Pourquoi accepter le nouveau défaut Grec à venir
par Laurent Herblay
lundi 22 juin 2015
Le papier de samedi sur les trois scénarii de sortie de la Grèce de la zone euro a déclenché un débat dans les commentaires sur le nouveau défaut que cela impliquerait pour Athènes, et sur le caractère étonnant qu’un souverainiste soutienne une issue qui coûterait cher aux contribuables. Explications.
Retour sur les premiers défauts
D’abord, comme l’a souligné un autre commentateur, un prêt implique deux parties et un créancier porte une part de responsabilité dans la capacité de l’emprunteur de pouvoir rembourser ou pas les sommes qu’il lui a prêtées. Sans nier certains dysfonctionnements, auxquels Alexis Tsipras semble s’attaquer, il ne faut pas oublier plusieurs faits. D’abord, l’entrée d’Athènes dans la zone euro a été obtenue par le maquillage de ses comptes par Goldman Sachs et l’œil complaisant de toute l’Europe. Ensuite, l’entrée dans l’euro a provoqué un effondrement des taux auxquels la Grèce empruntait, générant une manne contre-productive : après tout, si les marchés prêtaient à bas coût, pourquoi changer ?

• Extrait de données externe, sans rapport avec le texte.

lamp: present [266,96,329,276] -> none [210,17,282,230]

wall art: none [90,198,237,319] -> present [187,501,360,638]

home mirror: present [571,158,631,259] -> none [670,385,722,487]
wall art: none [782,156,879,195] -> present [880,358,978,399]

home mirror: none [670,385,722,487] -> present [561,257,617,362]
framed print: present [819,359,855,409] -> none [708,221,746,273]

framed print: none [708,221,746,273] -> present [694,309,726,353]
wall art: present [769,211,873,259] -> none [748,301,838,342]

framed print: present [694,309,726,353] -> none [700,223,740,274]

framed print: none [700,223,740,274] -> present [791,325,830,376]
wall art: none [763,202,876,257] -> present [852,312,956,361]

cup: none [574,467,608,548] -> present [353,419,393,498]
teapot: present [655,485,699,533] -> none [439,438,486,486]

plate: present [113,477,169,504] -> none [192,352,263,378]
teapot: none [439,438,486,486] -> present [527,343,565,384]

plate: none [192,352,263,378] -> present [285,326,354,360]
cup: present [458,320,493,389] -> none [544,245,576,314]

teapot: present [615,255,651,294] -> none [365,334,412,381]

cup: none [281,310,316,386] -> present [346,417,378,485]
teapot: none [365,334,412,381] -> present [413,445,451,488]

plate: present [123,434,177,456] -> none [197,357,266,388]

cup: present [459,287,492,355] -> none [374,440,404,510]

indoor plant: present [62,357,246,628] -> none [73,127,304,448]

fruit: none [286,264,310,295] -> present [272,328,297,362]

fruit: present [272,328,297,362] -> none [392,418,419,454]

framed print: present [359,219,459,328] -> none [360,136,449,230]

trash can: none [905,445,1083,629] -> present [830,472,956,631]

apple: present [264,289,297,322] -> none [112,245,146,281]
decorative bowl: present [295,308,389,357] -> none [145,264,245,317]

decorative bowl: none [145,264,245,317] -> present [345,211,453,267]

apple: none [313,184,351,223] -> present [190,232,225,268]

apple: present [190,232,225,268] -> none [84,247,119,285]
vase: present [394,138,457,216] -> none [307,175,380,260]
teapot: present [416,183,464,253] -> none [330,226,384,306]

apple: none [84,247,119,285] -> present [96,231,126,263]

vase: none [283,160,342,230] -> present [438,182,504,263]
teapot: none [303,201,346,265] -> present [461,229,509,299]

Ensuite, même si les taux payés par la Grèce avaient beaucoup baissé, ils restaient supérieurs aux taux que rapportait la dette allemande. En absence théorique de risque de change, ce décalage était une forme de prime de risque. Et on ne peut pas avoir le beurre (des taux plus élevés) et l’argent du beurre (aucun risque de défaut). En somme, les pertes qu’ont essuyées les banques privées étaient justifiées. Et on peut penser qu’elles auraient perdu encore plus si les Etats européens et le FMI n’avaient pas pris le relais pour refinancer la dette grecque. Enfin, il faut rappeler que nous étions nombreux à dire que le plan de 2012 n’était en aucun tenable et qu’Athènes ne pourrait pas rembourser.
Un autre défaut inévitable
Il est bien évident que, dans l’euro, et donc sans capacité directe de monétiser sa dette publique, la Grèce ne pourra pas rembourser les plus de 170% de PIB de dette publique que les plans européens lui ont laissée. Selon les scénarii jamais réalisés de la troïka, ce serait aussi difficile qu’inhumain (Joseph Stiglitz avait comparé le plan de début 2012 à « la pratique de la saignée dans la médecine médiévale »). Alors, dans la réalité, c’est juste impossible, et de facto encore plus inhumain. Pour relancer son économie en mettant fin à la saignée sociale, la seule solution est la sortie de l’euro, une dévaluation, et un défaut partiel sur la dette. A minima, il faudrait que la dette soit redénominée en drachmes, sachant que le Japon montre qu’avec l’appui de la banque centrale, un tel niveau est gérable.
Bien sûr, cela représenterait sans doute une décote d’environ 50%. Déjà, certains évoquent le coût que pourrait avoir un tel scénario pour la France : 68 milliards d’euros, 11 au titre du plan de 2010, 31 au titre de celui de 2012, et 26 au titre des créances détenues par la BCE. Mais il n’est pas inutile de noter que ce chiffre est une estimation haute. Après tout, la BCE pouvant créer de la monnaie, elle pourrait effacer la créance de la Grèce sans coût pour les autres pays européens. Ensuite, la Grèce ne fera peut-être pas un défaut complet. Une décote de 50% représenterait 21 milliards, soit 1% de la dette publique totale, une somme qui pourrait être oubliée si la banque centrale monétisait.
Accepter cela n’a rien de contradictoire avec le souverainisme. Y être attaché impose de respecter celle des autres pays, comme le Général de Gaulle. Il convient donc de respecter le choix de la Grèce. La manière du FN de traiter ce sujet est particulièrement révélatrice, car il perd son masque social et celui de sérieux qu’il veut se donner en réclamant un remboursement impossible et inhumain : « ne pas rembourser le principal de sa dette est un risque de réputation inacceptable et rembourser est un devoir éthique pour un état de droit ». Ce faisant, le FN démontre un raisonnement à courte vue mais aussi un souverainisme bien perméable à la pensée néolibérale austéritaire sur la dette…
Le moment de vérité approche. Comme le note Romaric Godin, « les créanciers ont utilisé le bank run dans la négociation ». Dans quelques jours, nous saurons si Alexis Tsipras bluffait ou pas et s’il place le mandat démocratique qu’il a reçu avant tout. Après tout, l’Argentine a montré la voie à suivre en 2002.